BEGIN Text to read

What Is Specialty Coffee? A Beginner-Friendly Breakdown

What Is Specialty Coffee? A Beginner-Friendly Breakdown

If you've ever walked into a café and seen terms like “specialty coffee,” “single origin,” or “third wave coffee,” you might have wondered what makes these beans so different from the regular coffee you find at the grocery store.

The truth is:
Specialty coffee isn't just a trendy label.
It's a quality standard—one that starts on the farm and ends in your cup.

Whether you're a curious beginner or someone looking to level up your morning ritual, this guide breaks down exactly what specialty coffee is, why it tastes better, and how Café al Gusto fits into the world of high-quality beans.

TL;DR (Quick Summary)

  • Specialty coffee is the top 5% of coffee grown worldwide, scoring 80+ points on an official quality scale.

  • It’s picked, processed, roasted, and brewed with extremely high standards.

  • These beans offer stronger flavor clarity, sweetness, and aroma.

  • Specialty coffee beans usually come from single origins or curated blends.

  • Café al Gusto sources and roasts beans to highlight natural flavors—not hide imperfections.

So… What Is Specialty Coffee. Exactly?

Specialty coffee is a classification given to the highest-quality coffee beans in the world.

END Text to read

__Set of tasks__:
1. Answer these from the specialty coffee guide:
(a) What share of coffee grown worldwide does the guide say specialty coffee makes up?
(b) Where does the quality standard behind specialty coffee start, and where does it end?
(c) What does Café al Gusto aim to do when it sources and roasts beans?
2. Write the next part of the specialty coffee guide, picking up right after its final sentence.

BEGIN Record extracts

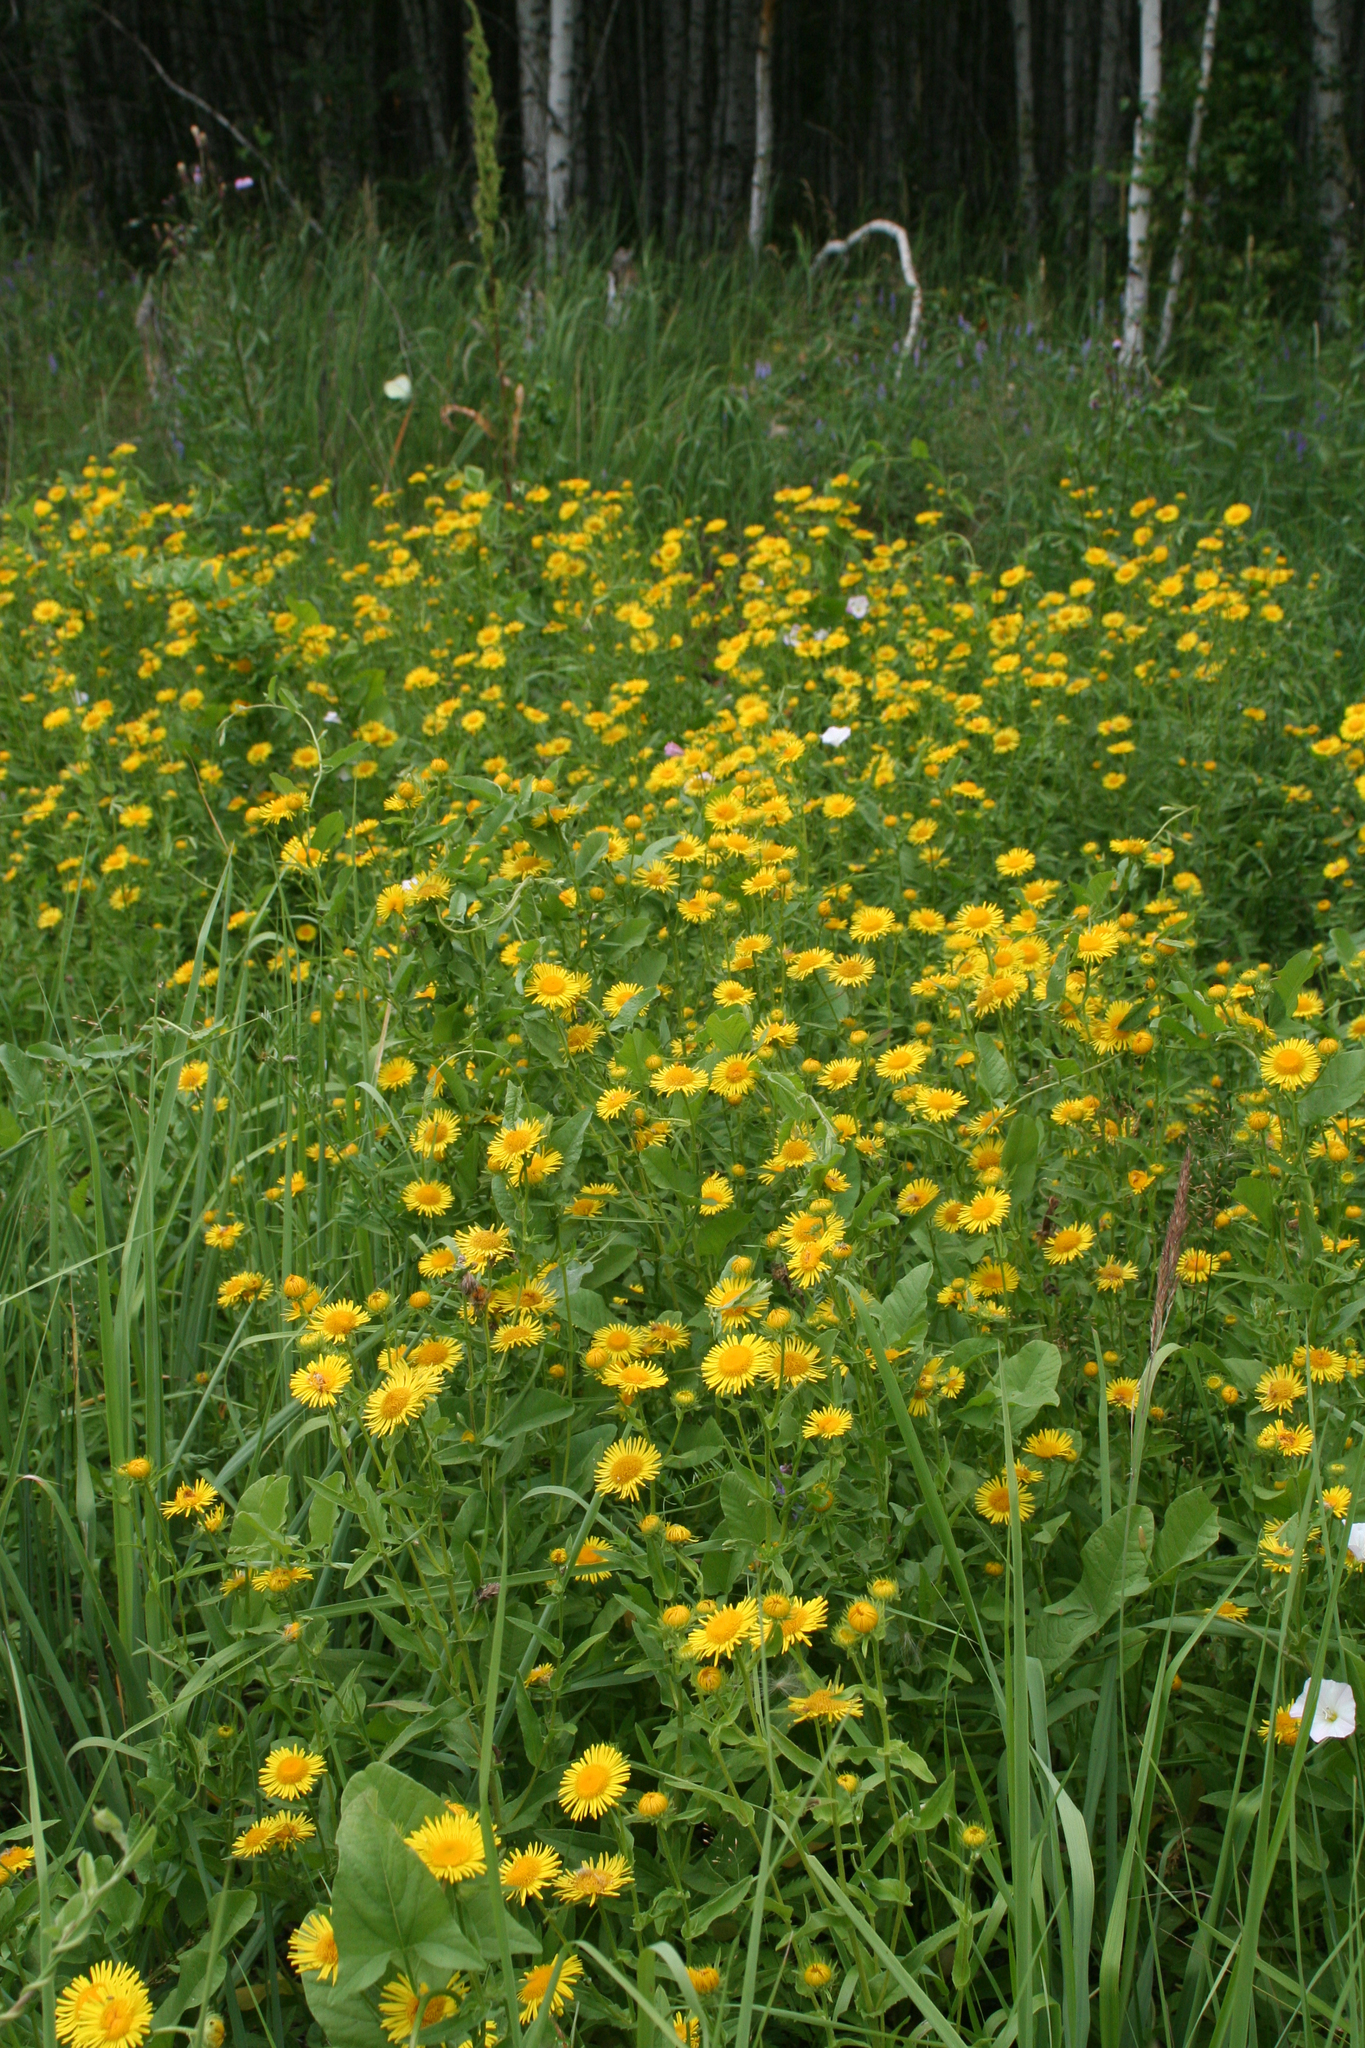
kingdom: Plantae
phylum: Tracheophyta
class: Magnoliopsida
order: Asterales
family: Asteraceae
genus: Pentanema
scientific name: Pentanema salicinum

END Record extracts
BEGIN Record extracts

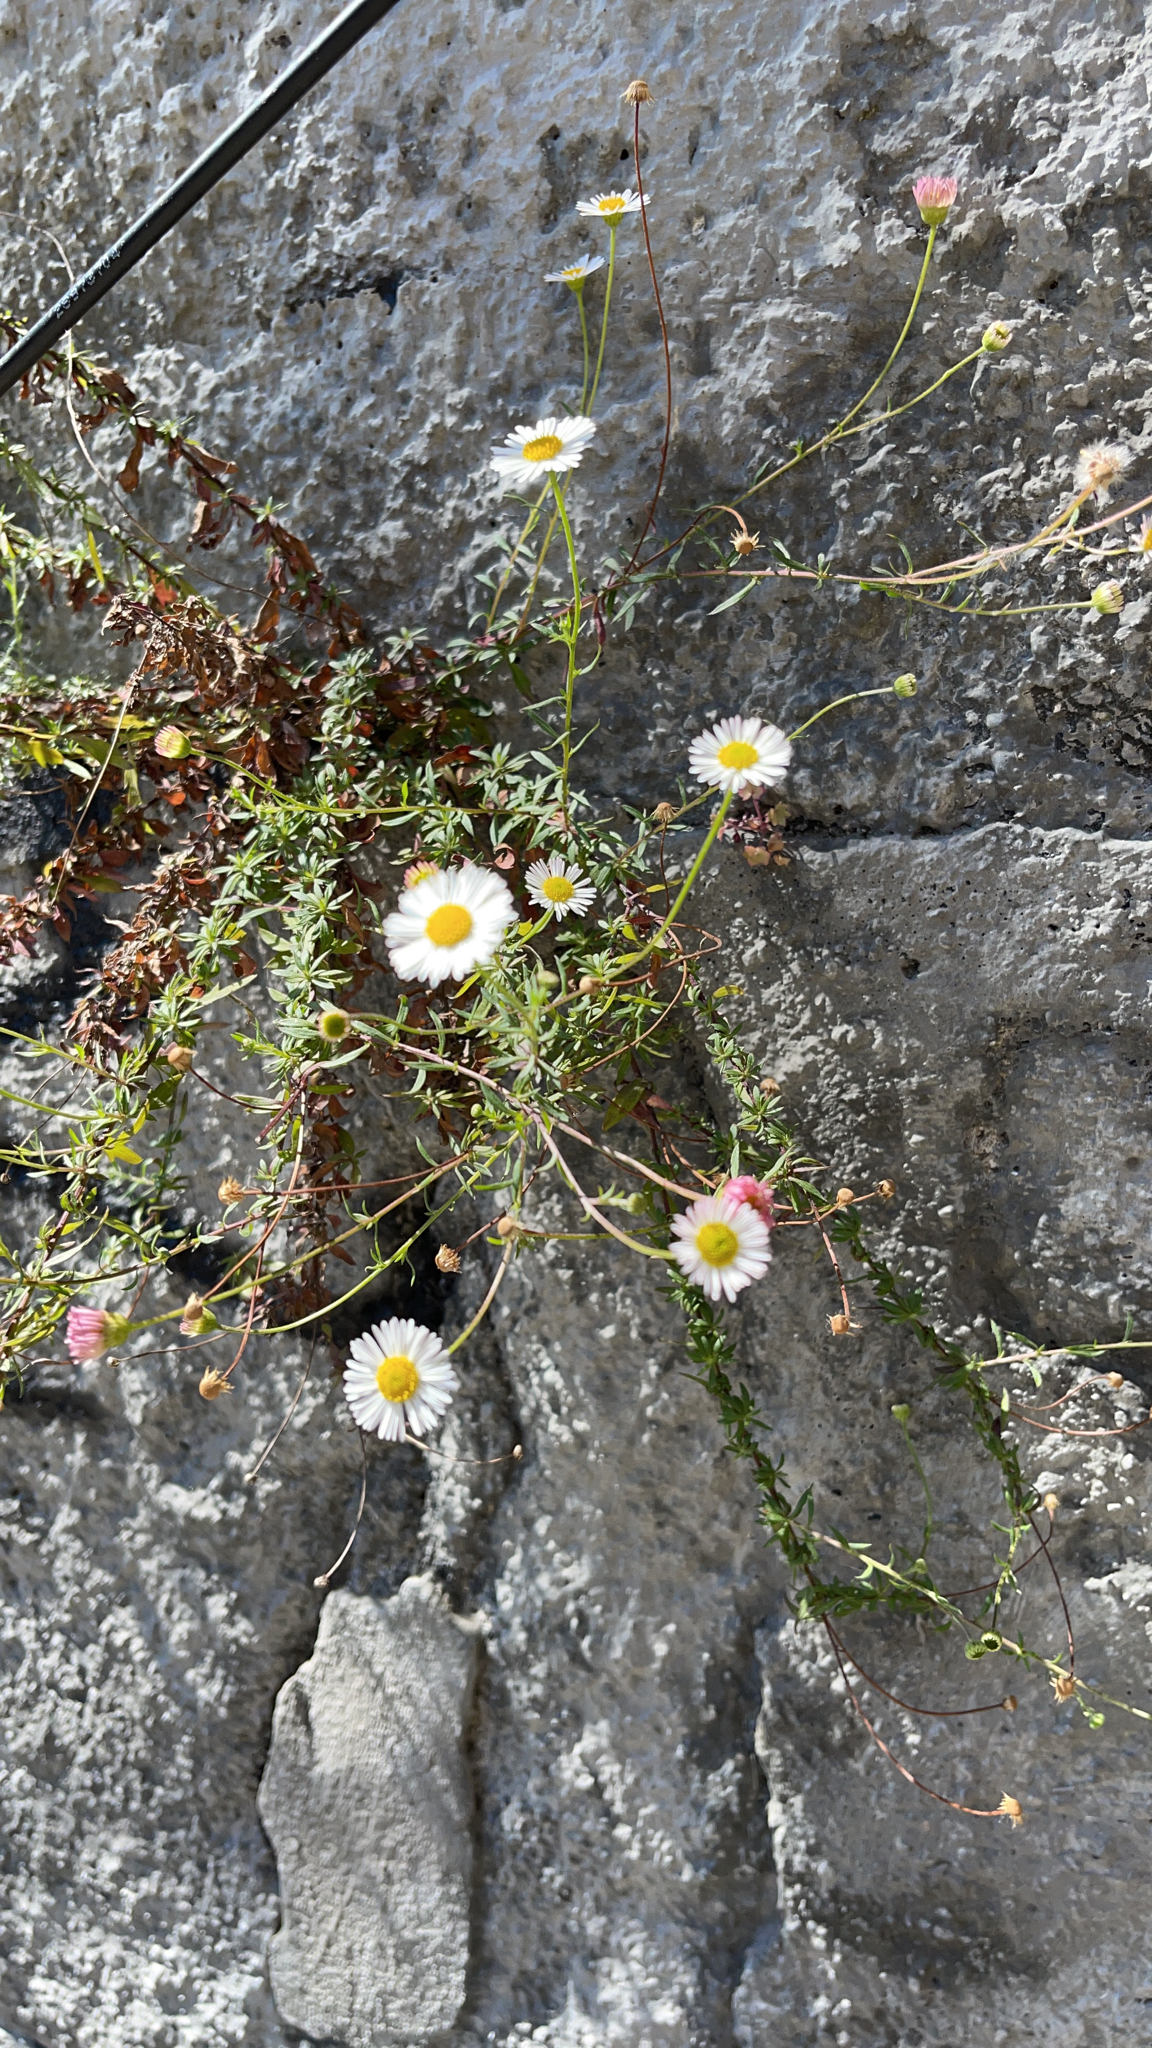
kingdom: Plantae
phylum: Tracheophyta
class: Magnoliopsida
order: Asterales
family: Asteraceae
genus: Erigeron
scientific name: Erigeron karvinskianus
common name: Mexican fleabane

END Record extracts

__Answers to the problems__:
1.
(a) The top 5%.
(b) It starts on the farm and ends in your cup.
(c) To highlight natural flavors, not hide imperfections.

2.
To earn this label, coffee must:

  • Score 80 points or higher on the Specialty Coffee Association (SCA) scale

  • Be grown under ideal climate and altitude conditions

  • Show clean flavor, sweetness, balance, and no defects

Basically: if coffee were graded like wine, specialty coffee would be your premium bottle—not the boxed stuff.

These beans are handled with care from the moment they’re planted to the moment you brew them. Farmers monitor growing conditions, pick cherries by hand, and process them in small, controlled batches. Roasters (like us at Café al Gusto) treat each origin differently to bring out the best flavors possible.

Where Specialty Coffee Comes From: Terroir & Origin

One of the coolest things about specialty coffee is that it highlights where the beans come from. Instead of tasting “coffee,” you taste the origin.

Different regions produce different flavor profiles:

  • Ethiopia → floral, bright, tea-like

  • Colombia → balanced, sweet, caramel

  • Guatemala → chocolatey, nutty, full-bodied

  • Kenya → fruity acidity, complex berries

  • Sumatra → earthy, deep, spicy tones

When you pick up a bag of specialty coffee beans, the origin is a big part of what makes it special.

At Café al Gusto, we choose origins that showcase unique flavors—perfect for pour overs, espresso, and everything in between.

How Is Specialty Coffee Scored
(SCA System)

Coffee professionals called Q Graders evaluate beans using the SCA cupping protocol.
They score attributes like:

  • Aroma

  • Sweetness

  • Acidity

  • Body

  • Aftertaste

  • Uniformity

  • Flavor clarity

  • Balance

Only coffees scoring 80+ out of 100 earn the title “specialty coffee.”

For context:

  • 80–84 → Very good

  • 85–89 → Excellent

  • 90+ → Rare, exceptional

If commercial coffee is like fast food, specialty coffee is the chef-made version with real ingredients and attention to detail.

Why Does Specialty Coffee Taste Better?

Because everything—from harvesting to roasting—is done with intention.

Here’s what makes the flavor stand out:

1. Hand-picked cherries

Farmers select only the ripe cherries, which results in sweet, clean flavors.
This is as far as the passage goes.